• [WHAT YOU SHOULD DO]:
For each entry below, write an exact copy and leave out the images.

(Page-level text extractions)
________________________
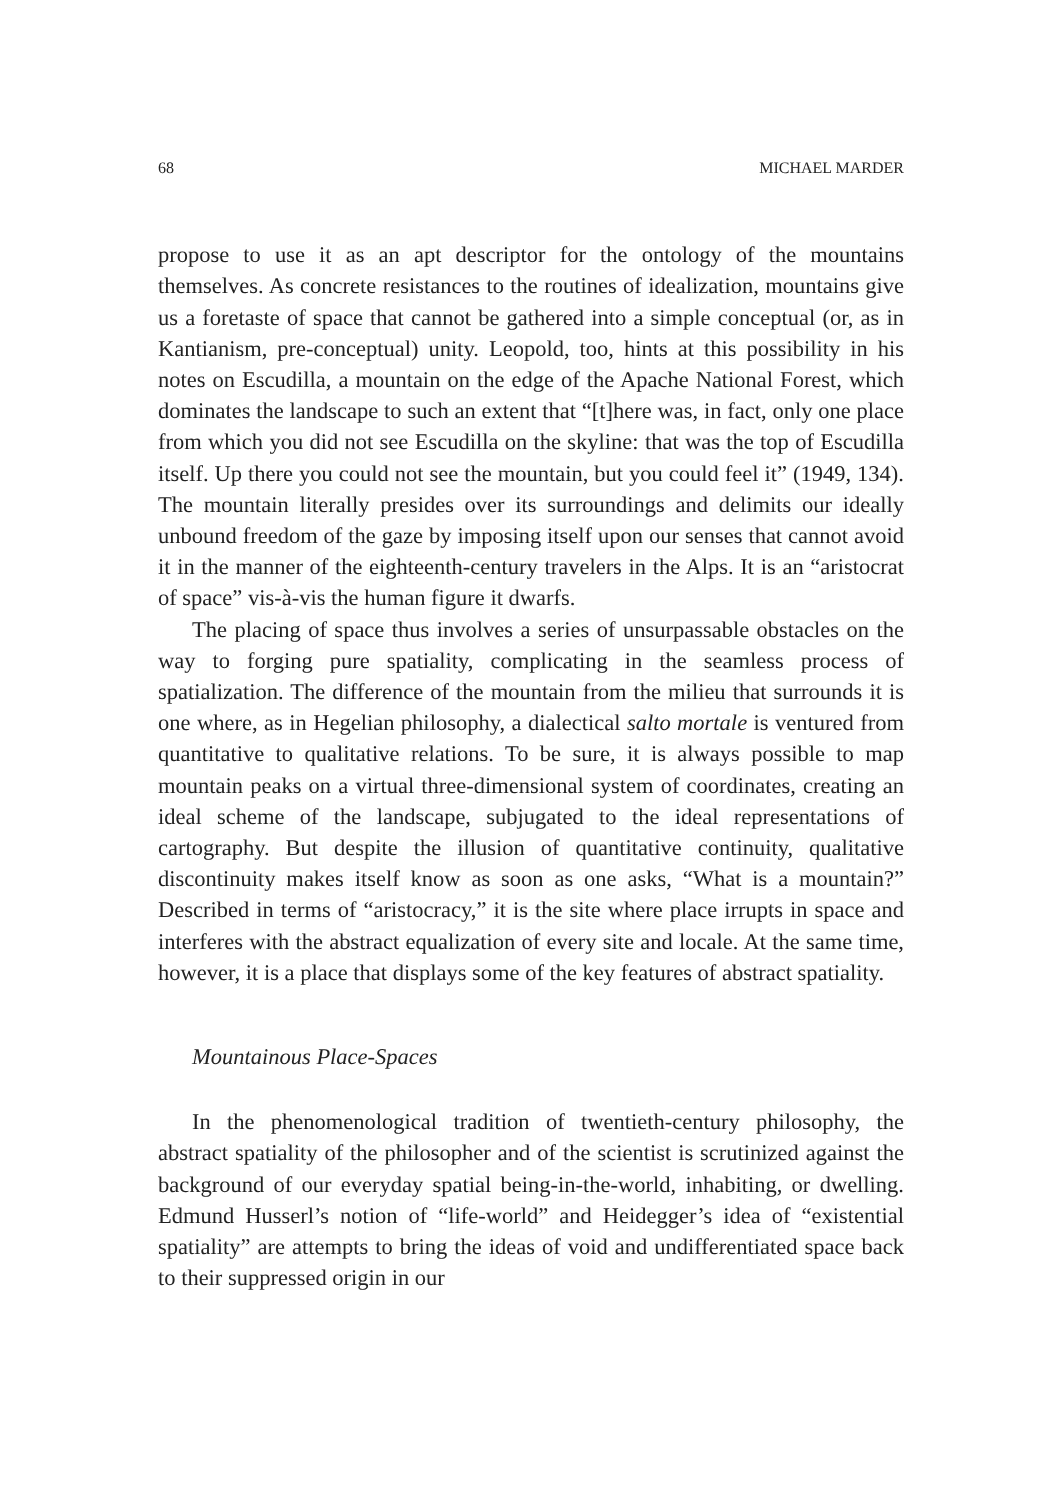68 MICHAEL MARDER
propose to use it as an apt descriptor for the ontology of the mountains themselves. As concrete resistances to the routines of idealization, mountains give us a foretaste of space that cannot be gathered into a simple conceptual (or, as in Kantianism, pre-conceptual) unity. Leopold, too, hints at this possibility in his notes on Escudilla, a mountain on the edge of the Apache National Forest, which dominates the landscape to such an extent that “[t]here was, in fact, only one place from which you did not see Escudilla on the skyline: that was the top of Escudilla itself. Up there you could not see the mountain, but you could feel it” (1949, 134). The mountain literally presides over its surroundings and delimits our ideally unbound freedom of the gaze by imposing itself upon our senses that cannot avoid it in the manner of the eighteenth-century travelers in the Alps. It is an “aristocrat of space” vis-à-vis the human figure it dwarfs.
The placing of space thus involves a series of unsurpassable obstacles on the way to forging pure spatiality, complicating in the seamless process of spatialization. The difference of the mountain from the milieu that surrounds it is one where, as in Hegelian philosophy, a dialectical salto mortale is ventured from quantitative to qualitative relations. To be sure, it is always possible to map mountain peaks on a virtual three-dimensional system of coordinates, creating an ideal scheme of the landscape, subjugated to the ideal representations of cartography. But despite the illusion of quantitative continuity, qualitative discontinuity makes itself know as soon as one asks, “What is a mountain?” Described in terms of “aristocracy,” it is the site where place irrupts in space and interferes with the abstract equalization of every site and locale. At the same time, however, it is a place that displays some of the key features of abstract spatiality.
Mountainous Place-Spaces
In the phenomenological tradition of twentieth-century philosophy, the abstract spatiality of the philosopher and of the scientist is scrutinized against the background of our everyday spatial being-in-the-world, inhabiting, or dwelling. Edmund Husserl’s notion of “life-world” and Heidegger’s idea of “existential spatiality” are attempts to bring the ideas of void and undifferentiated space back to their suppressed origin in our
________________________
• [OUTPUT OF THE EXERCISE]:
68 MICHAEL MARDER
propose to use it as an apt descriptor for the ontology of the mountains themselves. As concrete resistances to the routines of idealization, mountains give us a foretaste of space that cannot be gathered into a simple conceptual (or, as in Kantianism, pre-conceptual) unity. Leopold, too, hints at this possibility in his notes on Escudilla, a mountain on the edge of the Apache National Forest, which dominates the landscape to such an extent that “[t]here was, in fact, only one place from which you did not see Escudilla on the skyline: that was the top of Escudilla itself. Up there you could not see the mountain, but you could feel it” (1949, 134). The mountain literally presides over its surroundings and delimits our ideally unbound freedom of the gaze by imposing itself upon our senses that cannot avoid it in the manner of the eighteenth-century travelers in the Alps. It is an “aristocrat of space” vis-à-vis the human figure it dwarfs.
The placing of space thus involves a series of unsurpassable obstacles on the way to forging pure spatiality, complicating in the seamless process of spatialization. The difference of the mountain from the milieu that surrounds it is one where, as in Hegelian philosophy, a dialectical salto mortale is ventured from quantitative to qualitative relations. To be sure, it is always possible to map mountain peaks on a virtual three-dimensional system of coordinates, creating an ideal scheme of the landscape, subjugated to the ideal representations of cartography. But despite the illusion of quantitative continuity, qualitative discontinuity makes itself know as soon as one asks, “What is a mountain?” Described in terms of “aristocracy,” it is the site where place irrupts in space and interferes with the abstract equalization of every site and locale. At the same time, however, it is a place that displays some of the key features of abstract spatiality.
Mountainous Place-Spaces
In the phenomenological tradition of twentieth-century philosophy, the abstract spatiality of the philosopher and of the scientist is scrutinized against the background of our everyday spatial being-in-the-world, inhabiting, or dwelling. Edmund Husserl’s notion of “life-world” and Heidegger’s idea of “existential spatiality” are attempts to bring the ideas of void and undifferentiated space back to their suppressed origin in our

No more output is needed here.